During the Smashing Pumpkins SECC show last year, notoriously onerous front-man Billy Corgan responded characteristically bluntly to the crowd’s light-hearted boos. Glasgow’s finest had ‘feigned’ offence at the mere mention of England, through a reference to Manchester’s legendary Joy Division. Corgan responded by questioning the proliferation of worthy musical talent hailing from Glasgow, with the exception of The Jesus and Mary Chain.
In the barrage of suggestions that followed, one particular offering from a booming lager-soaked voice to my right struck me as unusual, prompting a quick check on t’interweb the next day. Yes, it was revealed, AC/DC are from Glasgow!
Well, at least a little bit. Brother’s Angus and Malcolm Young were born and lived in Glasgow until they emigrated to Australia at ages eight and ten respectively. So we can lay claim to at least a bit of the band’s sizeable musical heritage, now stretched to 15 studio albums, with the release of the chart-topping ‘Black Ice’.
This does, however, yet again raise the now-familiar question of ‘should old men play rock n roll music?’
Back out on tour to promote this new album, apparently AC/DC still put on a pretty bloody good show — Rolling Stone’s Andy Greene described their live performance as “so amazing”. Doubtless they do still obliterate ass, and given they are still producing new material, having always refused to release a Greatest Hits cash-in, perhaps AC/DC should be excused from the ‘give it up’ treatment.
Can the same really be said for all the bus-ticket headbangers still grinding out the tours? If Keith Richard’s jowls get any less gravity-resistant he’s surely going to need to train a Shetland pony to carry them around stage.
Some of these ‘zimmer-frame’ performances incite a form of quiet pity in the audience, probably not the intended reaction.
The absolutely shameless Rock n roll sexual self-aggrandisement that does, and should go with the territory, usually comes across as virile, heroic and comic with a twenty-something tattooed guitar-god. But when the tattoos begin to creep further and further into the haggard flaps of wrinkly flab, this attitude begins to seem a little inappropriate, if not desperate.

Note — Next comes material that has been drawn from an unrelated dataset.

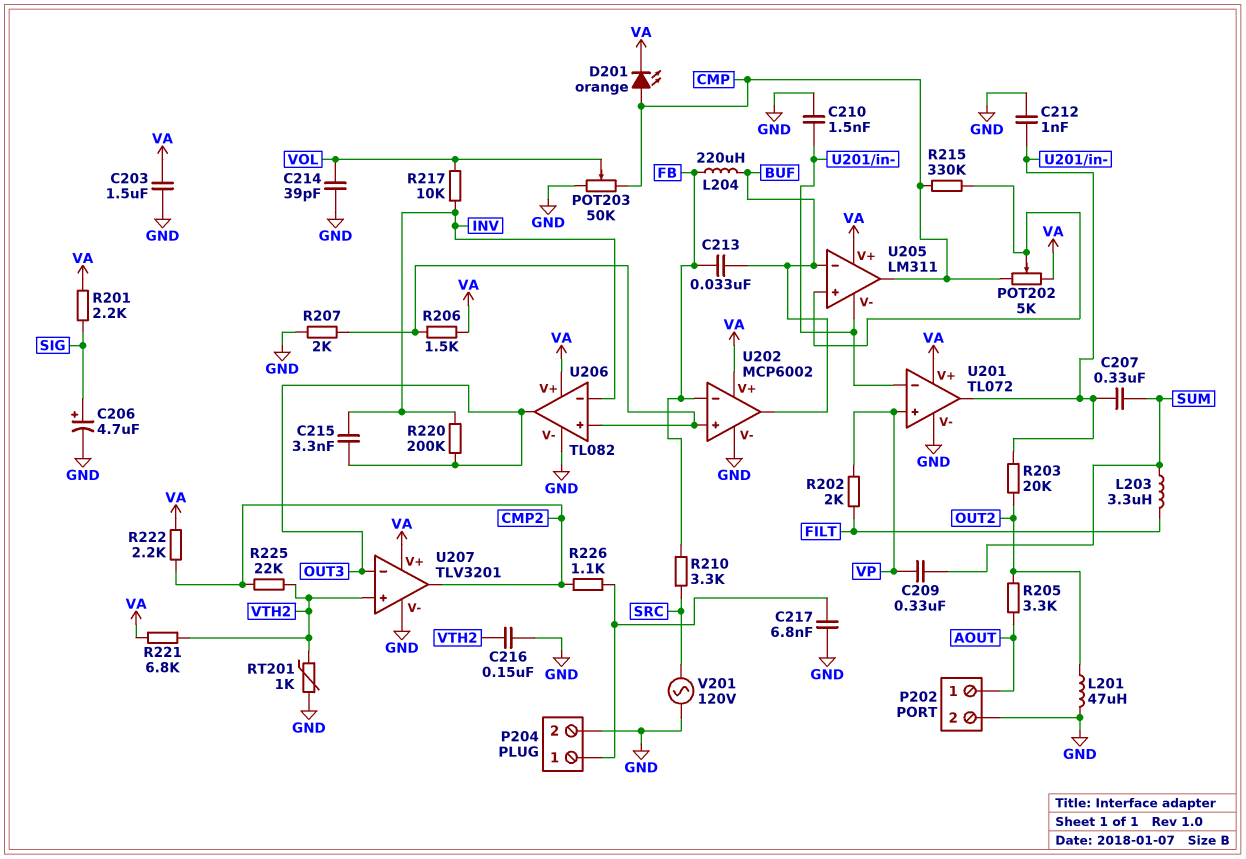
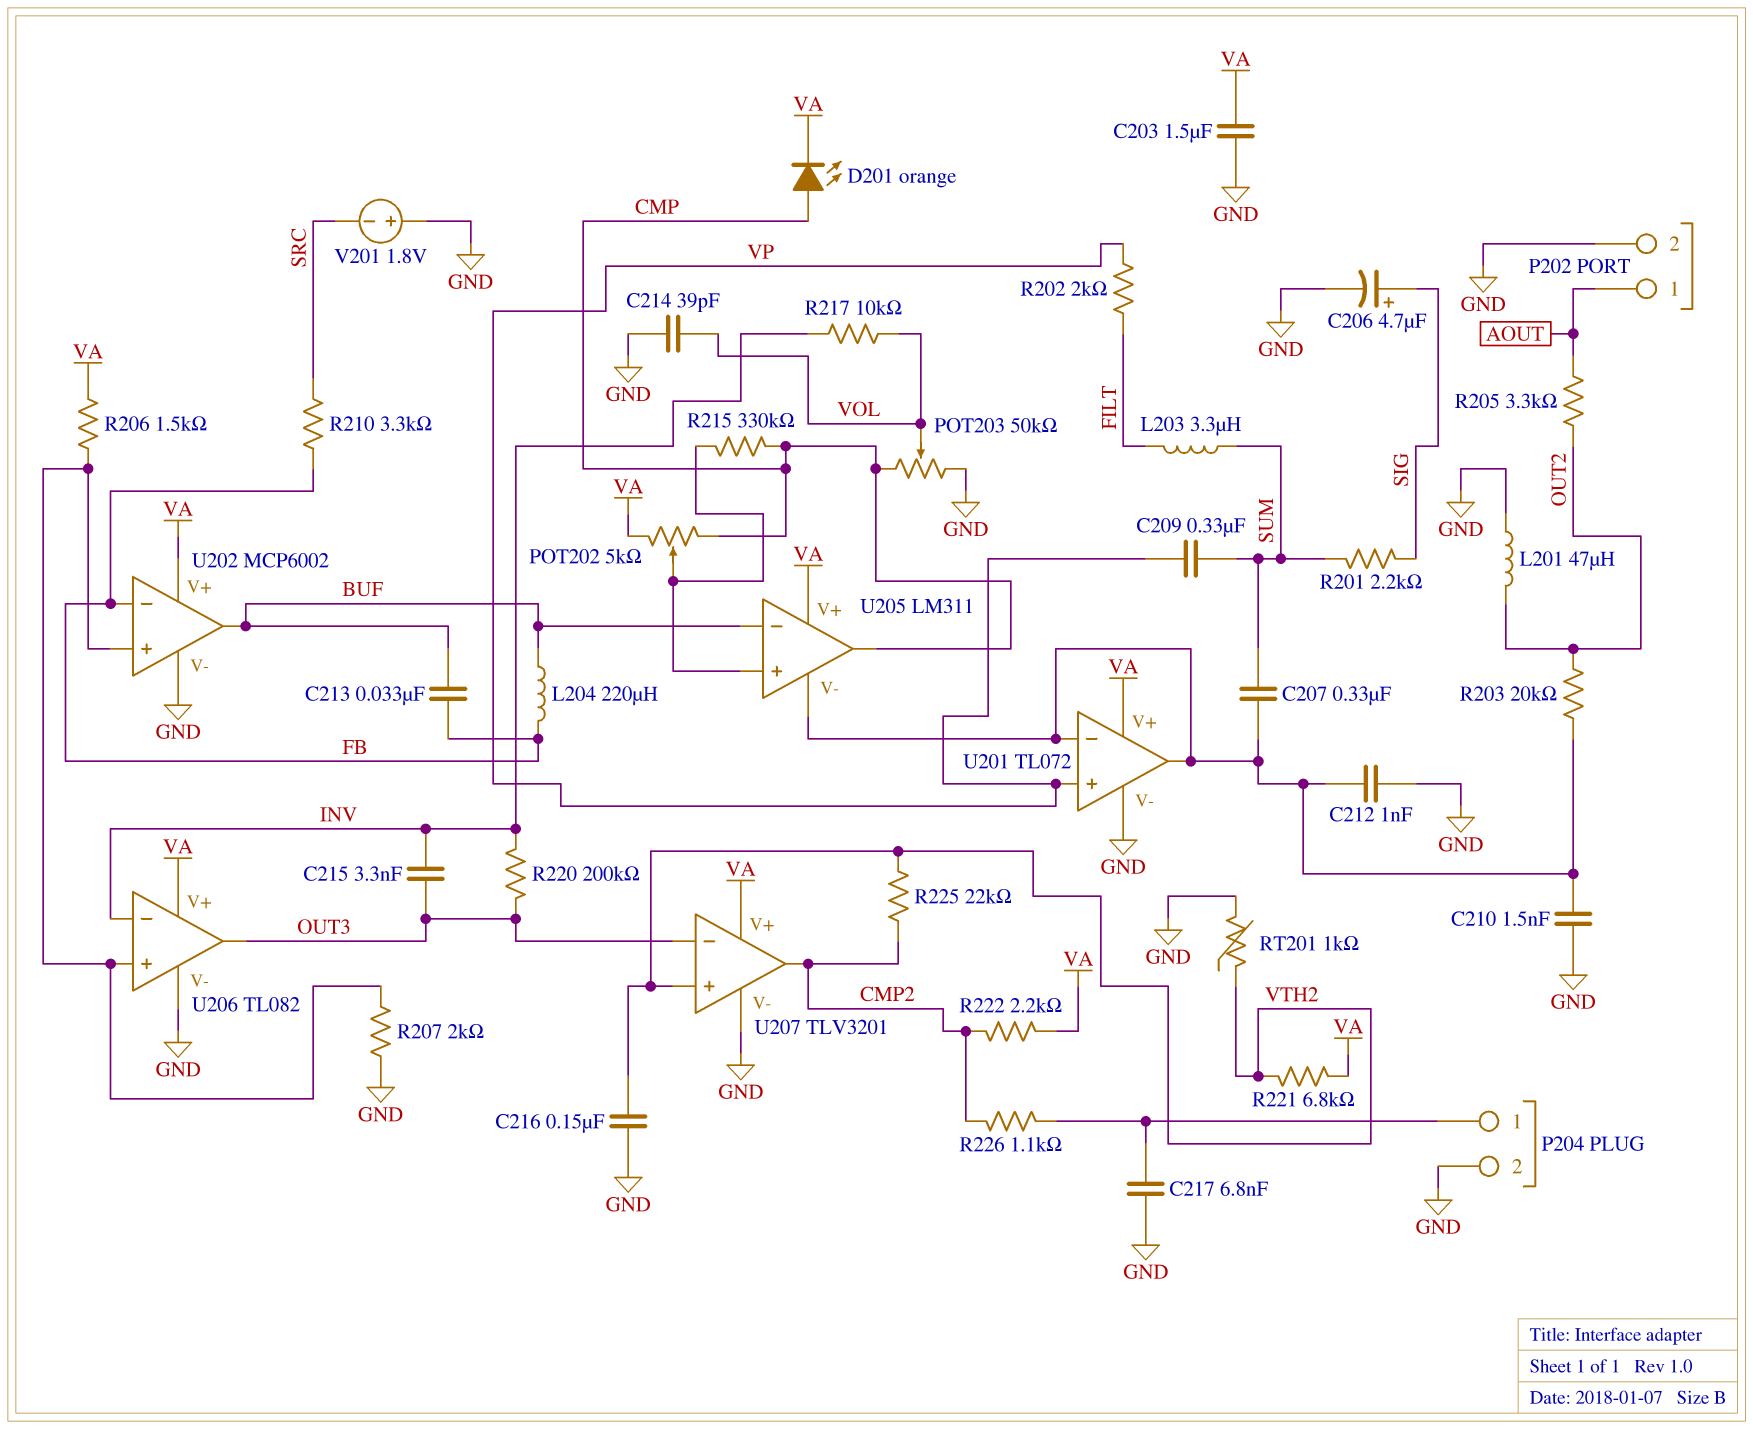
R201: 2.2k (SIG, VA) -> 2.2k (SIG, SUM)
V201: AC 120V (GND, SRC) -> 1.8V (plus GND, minus SRC)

Whether they are still genuinely fresh, exiting and cool, or just capable of decent self-karaoke, maybe older bands have just as much right to be part of the rock image as anyone. Given ‘Black Ice’ is flying off the record store shelves, having debuted at number one in twenty nine countries and having sold 1,762,000 copies in its first week of sales, it would appear that a pretty enormous portion of the music loving community certainly think so.